McCain releases medical records
From Medical Correspondent Eileen O'Connor
December 5, 1999
Web posted at: 12:56 a.m. EST (0556 GMT)
WASHINGTON (CNN) -- Besides successful treatment for skin
cancer and some arthritis, the medical records of
presidential candidate Sen. John McCain support his personal
physician's statement that he is in excellent health.
Along with Dr. Eliot Sorel, an independent psychiatric
expert, CNN reviewed more than 40 years of McCain's physical
and psychological evaluations. Sorel is a professor of
psychiatry at George Washington University Hospital.
While he says he is not able to give a full evaluation based
on the documents alone, Sorel finds the former Vietnam
prisoner of war fit to serve.
Seeking to counter 'whispering campaign'
The records were released to dispel what McCain's supporters
have called a "whispering campaign" by opponents on Capitol
Hill suggesting that McCain's rumored temper reflected
emotional instability brought on by his years as a POW.
McCain has called it something else. "I do feel passionately
about issues. I do feel passionately about right and wrong,"
he said.
Records: McCain learned to control temper as POW
Doctors noted that while imprisoned, McCain "learned to
control his temper better, to not become angry over
insignificant things; not to go to the mat over some minor
provocation," the records said.
"It seems that the senator had been able to rely on his
excellent defensive mechanism as well as use of fantasy and
creating a psychological order in his mind to withstand the
torture and the stress of captivity," Sorel said.

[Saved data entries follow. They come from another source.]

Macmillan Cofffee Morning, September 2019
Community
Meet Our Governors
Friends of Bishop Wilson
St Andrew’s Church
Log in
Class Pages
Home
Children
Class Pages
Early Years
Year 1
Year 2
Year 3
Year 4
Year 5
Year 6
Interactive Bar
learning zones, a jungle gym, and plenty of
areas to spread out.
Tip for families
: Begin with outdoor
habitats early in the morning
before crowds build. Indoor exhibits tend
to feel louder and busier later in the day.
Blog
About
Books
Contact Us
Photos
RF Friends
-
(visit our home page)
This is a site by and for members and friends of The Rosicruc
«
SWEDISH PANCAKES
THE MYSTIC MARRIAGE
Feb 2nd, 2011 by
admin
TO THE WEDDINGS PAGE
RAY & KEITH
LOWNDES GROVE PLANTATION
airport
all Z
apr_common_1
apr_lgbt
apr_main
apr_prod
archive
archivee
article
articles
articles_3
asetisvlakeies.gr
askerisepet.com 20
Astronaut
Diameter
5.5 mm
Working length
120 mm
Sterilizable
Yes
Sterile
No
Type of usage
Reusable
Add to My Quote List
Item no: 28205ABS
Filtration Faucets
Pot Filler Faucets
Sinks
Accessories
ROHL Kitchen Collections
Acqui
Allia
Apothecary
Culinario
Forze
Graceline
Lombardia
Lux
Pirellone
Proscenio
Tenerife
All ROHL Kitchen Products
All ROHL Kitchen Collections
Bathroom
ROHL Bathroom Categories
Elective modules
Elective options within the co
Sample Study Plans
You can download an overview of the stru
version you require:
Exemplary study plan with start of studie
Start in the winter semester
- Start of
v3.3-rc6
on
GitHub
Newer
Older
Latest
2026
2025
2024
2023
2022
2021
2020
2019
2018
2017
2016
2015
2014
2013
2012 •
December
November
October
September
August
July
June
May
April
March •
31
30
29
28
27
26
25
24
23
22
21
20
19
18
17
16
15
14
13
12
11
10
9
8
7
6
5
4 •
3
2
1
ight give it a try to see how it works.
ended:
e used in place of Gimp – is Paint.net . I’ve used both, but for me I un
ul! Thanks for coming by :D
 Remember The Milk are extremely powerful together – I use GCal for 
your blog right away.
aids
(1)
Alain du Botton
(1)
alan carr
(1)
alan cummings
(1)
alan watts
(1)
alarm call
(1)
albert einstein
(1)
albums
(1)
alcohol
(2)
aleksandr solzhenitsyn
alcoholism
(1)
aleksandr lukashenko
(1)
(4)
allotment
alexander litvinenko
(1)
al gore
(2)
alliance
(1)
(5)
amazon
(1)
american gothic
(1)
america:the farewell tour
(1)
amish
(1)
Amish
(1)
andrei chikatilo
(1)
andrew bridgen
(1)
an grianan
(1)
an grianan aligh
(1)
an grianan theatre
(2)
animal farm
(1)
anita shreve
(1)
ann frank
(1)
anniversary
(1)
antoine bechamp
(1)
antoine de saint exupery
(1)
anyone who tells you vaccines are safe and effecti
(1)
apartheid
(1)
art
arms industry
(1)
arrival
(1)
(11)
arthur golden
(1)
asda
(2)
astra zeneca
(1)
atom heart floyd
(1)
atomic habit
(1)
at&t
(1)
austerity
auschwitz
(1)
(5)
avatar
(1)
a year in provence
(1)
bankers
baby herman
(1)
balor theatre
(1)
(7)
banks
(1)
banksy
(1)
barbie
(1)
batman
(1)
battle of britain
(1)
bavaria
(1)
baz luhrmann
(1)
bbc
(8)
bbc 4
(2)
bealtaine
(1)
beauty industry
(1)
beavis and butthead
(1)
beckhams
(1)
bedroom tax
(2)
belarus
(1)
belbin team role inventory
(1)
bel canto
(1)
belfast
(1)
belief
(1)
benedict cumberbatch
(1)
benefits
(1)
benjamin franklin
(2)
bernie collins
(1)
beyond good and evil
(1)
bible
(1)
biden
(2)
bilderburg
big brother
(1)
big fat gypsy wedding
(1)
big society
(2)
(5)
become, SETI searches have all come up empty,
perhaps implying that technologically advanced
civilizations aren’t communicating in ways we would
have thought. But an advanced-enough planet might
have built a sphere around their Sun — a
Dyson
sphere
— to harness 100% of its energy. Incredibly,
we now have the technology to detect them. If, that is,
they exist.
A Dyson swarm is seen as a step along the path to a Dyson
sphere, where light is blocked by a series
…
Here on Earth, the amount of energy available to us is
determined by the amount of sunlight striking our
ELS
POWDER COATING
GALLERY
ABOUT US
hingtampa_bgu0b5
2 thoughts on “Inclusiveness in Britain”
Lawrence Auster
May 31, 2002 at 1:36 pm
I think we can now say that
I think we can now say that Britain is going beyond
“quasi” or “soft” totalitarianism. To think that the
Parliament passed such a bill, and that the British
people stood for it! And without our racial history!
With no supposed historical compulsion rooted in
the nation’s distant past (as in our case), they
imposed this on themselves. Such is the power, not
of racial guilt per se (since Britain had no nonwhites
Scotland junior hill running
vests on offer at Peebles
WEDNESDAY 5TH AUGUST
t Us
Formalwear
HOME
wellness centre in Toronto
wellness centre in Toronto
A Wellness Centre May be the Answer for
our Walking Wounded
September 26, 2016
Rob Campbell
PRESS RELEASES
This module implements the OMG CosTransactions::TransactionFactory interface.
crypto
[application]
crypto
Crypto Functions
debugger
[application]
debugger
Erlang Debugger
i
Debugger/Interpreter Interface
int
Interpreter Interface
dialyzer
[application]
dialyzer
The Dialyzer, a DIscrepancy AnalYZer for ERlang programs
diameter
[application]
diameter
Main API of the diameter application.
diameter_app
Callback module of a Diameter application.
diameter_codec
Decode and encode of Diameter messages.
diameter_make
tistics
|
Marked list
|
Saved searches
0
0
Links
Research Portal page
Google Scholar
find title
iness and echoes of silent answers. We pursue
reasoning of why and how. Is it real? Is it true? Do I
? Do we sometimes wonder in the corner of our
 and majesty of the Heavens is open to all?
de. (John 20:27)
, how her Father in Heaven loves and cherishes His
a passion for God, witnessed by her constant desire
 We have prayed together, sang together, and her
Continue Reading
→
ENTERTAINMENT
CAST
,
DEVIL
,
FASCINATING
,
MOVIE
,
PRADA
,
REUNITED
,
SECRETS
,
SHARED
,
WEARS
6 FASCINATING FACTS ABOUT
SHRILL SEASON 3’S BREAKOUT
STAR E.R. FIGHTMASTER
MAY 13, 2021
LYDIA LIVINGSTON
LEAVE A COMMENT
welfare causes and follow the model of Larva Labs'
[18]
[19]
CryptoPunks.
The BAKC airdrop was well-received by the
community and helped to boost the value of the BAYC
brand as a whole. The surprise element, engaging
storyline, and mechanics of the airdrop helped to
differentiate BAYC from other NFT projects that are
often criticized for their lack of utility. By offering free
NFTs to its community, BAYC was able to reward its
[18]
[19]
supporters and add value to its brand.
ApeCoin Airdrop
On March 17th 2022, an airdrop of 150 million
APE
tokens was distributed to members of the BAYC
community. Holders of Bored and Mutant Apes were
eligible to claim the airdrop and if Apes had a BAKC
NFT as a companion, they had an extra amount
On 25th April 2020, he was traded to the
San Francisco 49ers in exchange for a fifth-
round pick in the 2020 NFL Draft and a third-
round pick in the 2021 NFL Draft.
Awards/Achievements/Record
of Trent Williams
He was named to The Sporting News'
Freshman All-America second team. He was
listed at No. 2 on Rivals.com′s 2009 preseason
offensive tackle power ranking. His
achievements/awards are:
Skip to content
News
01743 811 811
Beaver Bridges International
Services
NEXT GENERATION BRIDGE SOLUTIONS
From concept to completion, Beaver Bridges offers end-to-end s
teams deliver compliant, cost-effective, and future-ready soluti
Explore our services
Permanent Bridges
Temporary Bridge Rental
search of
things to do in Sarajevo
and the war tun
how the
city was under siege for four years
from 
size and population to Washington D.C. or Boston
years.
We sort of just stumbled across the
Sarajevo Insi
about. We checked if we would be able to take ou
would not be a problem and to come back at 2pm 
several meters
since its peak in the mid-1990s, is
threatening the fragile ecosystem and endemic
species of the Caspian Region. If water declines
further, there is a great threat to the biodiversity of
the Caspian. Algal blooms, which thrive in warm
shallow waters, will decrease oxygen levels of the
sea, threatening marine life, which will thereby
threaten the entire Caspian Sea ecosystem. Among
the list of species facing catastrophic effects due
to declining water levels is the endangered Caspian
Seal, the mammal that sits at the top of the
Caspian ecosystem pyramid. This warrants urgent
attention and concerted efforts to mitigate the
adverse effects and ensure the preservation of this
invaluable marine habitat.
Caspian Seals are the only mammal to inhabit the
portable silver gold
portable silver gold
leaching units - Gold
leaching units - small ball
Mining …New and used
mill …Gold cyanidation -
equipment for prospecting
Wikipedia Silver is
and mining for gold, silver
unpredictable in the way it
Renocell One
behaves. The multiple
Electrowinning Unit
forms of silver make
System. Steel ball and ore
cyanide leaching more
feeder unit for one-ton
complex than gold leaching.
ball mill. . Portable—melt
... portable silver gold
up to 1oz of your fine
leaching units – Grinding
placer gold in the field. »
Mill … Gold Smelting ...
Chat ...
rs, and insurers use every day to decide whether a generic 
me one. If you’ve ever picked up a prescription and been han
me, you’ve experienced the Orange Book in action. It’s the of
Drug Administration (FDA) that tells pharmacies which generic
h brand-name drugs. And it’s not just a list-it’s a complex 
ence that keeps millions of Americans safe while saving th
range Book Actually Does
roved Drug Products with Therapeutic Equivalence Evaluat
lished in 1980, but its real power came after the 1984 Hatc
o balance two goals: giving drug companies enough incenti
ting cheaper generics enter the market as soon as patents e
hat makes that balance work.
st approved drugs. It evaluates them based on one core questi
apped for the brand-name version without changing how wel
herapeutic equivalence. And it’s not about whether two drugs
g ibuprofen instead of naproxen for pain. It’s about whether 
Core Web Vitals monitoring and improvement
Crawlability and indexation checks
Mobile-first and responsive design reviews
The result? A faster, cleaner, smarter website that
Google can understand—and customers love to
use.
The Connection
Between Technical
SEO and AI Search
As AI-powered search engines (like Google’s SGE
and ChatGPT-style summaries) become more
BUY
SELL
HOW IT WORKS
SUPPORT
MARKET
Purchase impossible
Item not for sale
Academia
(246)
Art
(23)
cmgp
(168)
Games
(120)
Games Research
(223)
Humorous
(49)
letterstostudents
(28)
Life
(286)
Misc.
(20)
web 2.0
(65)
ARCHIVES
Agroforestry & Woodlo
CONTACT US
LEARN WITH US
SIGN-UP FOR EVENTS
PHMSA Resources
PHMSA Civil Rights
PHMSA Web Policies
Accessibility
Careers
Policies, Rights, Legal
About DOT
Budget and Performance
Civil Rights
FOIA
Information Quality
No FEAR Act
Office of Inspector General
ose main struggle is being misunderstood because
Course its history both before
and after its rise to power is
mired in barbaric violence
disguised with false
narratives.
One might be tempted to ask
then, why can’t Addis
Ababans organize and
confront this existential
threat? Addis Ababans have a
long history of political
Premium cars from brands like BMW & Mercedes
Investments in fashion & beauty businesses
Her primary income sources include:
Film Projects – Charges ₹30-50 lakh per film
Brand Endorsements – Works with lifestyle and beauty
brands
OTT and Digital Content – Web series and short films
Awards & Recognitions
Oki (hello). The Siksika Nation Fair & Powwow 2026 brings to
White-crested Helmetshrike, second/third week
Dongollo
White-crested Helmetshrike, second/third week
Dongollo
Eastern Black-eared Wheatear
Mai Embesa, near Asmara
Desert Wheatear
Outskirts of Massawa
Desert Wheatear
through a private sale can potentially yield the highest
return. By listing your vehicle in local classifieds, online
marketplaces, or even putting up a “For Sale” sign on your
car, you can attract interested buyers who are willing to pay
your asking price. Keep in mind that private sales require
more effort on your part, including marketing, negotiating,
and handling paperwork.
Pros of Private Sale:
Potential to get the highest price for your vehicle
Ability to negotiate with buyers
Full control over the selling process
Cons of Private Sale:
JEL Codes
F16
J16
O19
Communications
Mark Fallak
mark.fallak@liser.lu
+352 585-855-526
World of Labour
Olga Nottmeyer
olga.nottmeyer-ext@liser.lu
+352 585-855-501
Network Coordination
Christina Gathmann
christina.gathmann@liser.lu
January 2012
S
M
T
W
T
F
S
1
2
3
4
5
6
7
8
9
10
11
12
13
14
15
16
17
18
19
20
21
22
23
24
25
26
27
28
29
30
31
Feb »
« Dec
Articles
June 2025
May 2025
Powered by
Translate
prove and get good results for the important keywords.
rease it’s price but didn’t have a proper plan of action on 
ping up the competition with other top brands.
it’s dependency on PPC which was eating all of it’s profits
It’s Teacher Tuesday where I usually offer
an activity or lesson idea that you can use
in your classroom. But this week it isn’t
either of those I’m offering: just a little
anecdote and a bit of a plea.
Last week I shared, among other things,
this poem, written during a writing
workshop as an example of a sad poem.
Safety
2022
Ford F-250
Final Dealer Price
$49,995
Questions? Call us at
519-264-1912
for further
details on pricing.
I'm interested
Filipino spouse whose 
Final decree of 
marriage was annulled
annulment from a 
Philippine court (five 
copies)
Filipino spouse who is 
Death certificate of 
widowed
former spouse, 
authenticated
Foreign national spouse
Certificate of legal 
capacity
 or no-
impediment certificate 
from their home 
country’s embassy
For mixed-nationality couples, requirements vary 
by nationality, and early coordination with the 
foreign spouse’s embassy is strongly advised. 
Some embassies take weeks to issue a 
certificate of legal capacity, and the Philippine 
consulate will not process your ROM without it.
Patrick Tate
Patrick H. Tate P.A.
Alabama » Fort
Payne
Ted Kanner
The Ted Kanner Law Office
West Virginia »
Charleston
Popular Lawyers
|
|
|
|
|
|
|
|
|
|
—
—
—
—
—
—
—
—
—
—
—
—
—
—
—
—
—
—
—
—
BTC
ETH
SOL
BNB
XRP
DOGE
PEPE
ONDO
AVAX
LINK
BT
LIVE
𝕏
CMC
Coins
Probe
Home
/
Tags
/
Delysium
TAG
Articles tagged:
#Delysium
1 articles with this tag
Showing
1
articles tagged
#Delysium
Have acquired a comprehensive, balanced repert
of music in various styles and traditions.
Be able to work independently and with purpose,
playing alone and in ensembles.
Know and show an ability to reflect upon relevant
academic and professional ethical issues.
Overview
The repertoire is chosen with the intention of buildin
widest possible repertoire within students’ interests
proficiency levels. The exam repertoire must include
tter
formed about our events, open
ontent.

According to the records, McCain has said that immediately
after his release from military prison in Hanoi there were
"times when very realistic or frightening memories" came back
to him. But McCain "can successfully put these memories out
of his mind," the medical records said.
There is "nothing in the records to tell or to say that if he
does have a temper that that has interfered with his good
judgment or in making decisions," Sorel said.